Life Sciences Job at Astellas – Apply Now For Site Activation Specialist Role
Looking for a rewarding Life Sciences Job at Astellas? Join one of the world’s leading biopharmaceutical innovators as a Study Start-Up / Site Activation Specialist in the UK. This role offers an opportunity to contribute to groundbreaking clinical research, streamline study start-up operations, and make a global impact in patient-centric healthcare. If you’re passionate about advancing life sciences through clinical excellence and innovation, this is the role for you.
- Job Position: Study Start-Up / Site Activation Specialist
- Location: United Kingdom
About The Company
Astellas is a global, progressive health partner dedicated to delivering innovative medical solutions for patients worldwide. With a focus on rare and underserved disease areas, Astellas integrates patient perspectives into every stage of drug development. Driven by a culture of innovation and collaboration, Astellas works closely with healthcare providers, regulatory authorities, and communities to improve patient access and standards of care.
About the Role
Astellas is hiring a Study Start-Up / Site Activation Specialist for its Clinical Operations Excellence (COE) team in the UK. This is an exciting life sciences job opportunity for professionals eager to contribute to the early stages of clinical trials, ensuring regulatory compliance and operational precision.
You will work cross-functionally with global teams to manage site activations, coordinate documentation, and support the execution of critical study start-up processes.
Key Responsibilities
- Manage and support Study Start-Up (SSU) operations to ensure timely and compliant site activation.
- Oversee site-level SSU activities from potential site identification to activation.
- Coordinate CDA and questionnaire collection, ICF negotiations, IRB/EC submissions, and IMP release activities.
- Prepare and maintain essential study documentation in line with ICH/GCP guidelines.
- Monitor project timelines, track deliverables, and update financial and operational tools.
- Escalate issues promptly and ensure adherence to all quality and regulatory requirements.
- Collaborate with internal and external stakeholders to streamline study workflows.
Essential Knowledge & Experience
- Strong background in clinical trial operations and study start-up processes.
- In-depth understanding of local regulatory and SSU requirements.
- Excellent knowledge of ICH/GCP guidelines.
- Exceptional communication, problem-solving, and organizational skills.
- Proficiency in English (spoken and written).
- Familiarity with clinical systems such as CTMS is preferred.
Education & Preferred Qualifications
- Bachelor’s degree (BA/BS) in Life Sciences or an equivalent field.
- Experience in early development or cross-functional clinical studies preferred.

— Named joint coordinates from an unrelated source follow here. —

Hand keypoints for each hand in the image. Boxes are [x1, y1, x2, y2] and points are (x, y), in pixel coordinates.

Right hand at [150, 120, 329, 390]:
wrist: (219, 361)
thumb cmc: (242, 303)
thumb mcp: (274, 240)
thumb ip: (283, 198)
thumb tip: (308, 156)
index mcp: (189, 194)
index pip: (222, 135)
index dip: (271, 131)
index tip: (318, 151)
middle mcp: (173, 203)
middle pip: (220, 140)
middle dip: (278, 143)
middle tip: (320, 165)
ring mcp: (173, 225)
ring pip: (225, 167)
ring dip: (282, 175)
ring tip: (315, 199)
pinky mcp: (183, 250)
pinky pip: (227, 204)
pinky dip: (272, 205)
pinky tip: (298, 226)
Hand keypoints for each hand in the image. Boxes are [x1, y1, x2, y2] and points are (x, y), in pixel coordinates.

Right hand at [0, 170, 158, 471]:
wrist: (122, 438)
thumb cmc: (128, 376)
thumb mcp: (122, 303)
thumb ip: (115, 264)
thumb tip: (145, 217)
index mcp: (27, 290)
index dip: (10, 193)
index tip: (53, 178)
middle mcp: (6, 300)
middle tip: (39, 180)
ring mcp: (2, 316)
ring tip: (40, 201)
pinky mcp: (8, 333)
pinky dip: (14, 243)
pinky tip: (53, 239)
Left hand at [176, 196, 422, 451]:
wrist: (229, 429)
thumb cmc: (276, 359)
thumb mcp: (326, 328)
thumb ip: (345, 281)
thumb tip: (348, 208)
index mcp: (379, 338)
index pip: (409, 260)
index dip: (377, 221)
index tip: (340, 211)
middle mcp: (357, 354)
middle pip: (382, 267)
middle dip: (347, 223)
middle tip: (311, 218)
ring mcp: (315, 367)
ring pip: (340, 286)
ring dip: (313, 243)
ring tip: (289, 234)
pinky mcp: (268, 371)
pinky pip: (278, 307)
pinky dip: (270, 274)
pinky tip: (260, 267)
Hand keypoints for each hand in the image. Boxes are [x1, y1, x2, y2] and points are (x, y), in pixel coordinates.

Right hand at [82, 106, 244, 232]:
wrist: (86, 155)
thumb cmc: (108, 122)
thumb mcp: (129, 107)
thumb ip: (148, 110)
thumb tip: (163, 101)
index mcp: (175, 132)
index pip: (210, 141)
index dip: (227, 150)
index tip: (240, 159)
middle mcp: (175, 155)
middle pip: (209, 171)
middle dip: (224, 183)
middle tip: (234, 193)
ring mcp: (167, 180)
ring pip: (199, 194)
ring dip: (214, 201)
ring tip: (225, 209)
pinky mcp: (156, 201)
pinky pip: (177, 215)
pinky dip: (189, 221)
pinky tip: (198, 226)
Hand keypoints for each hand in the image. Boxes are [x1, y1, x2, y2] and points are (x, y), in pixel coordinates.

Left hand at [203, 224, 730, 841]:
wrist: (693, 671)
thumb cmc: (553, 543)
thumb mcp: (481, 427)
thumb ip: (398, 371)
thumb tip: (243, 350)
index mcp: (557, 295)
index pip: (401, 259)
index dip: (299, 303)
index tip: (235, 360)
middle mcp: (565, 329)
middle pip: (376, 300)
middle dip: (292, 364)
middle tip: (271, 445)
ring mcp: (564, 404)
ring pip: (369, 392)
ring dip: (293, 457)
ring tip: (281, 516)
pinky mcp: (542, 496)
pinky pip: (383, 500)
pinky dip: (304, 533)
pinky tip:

- Strong teamwork skills within a global, matrix-driven environment.
Why Join Astellas
Choosing Astellas means becoming part of a global community that combines scientific innovation with compassion. Employees at Astellas enjoy:
- A collaborative, diverse, and inclusive work culture.
- Opportunities to contribute to groundbreaking life sciences research.
- Flexible hybrid working options supporting work-life balance.
- Continuous professional growth through mentorship, training, and global exposure.
- The satisfaction of driving meaningful change in global healthcare.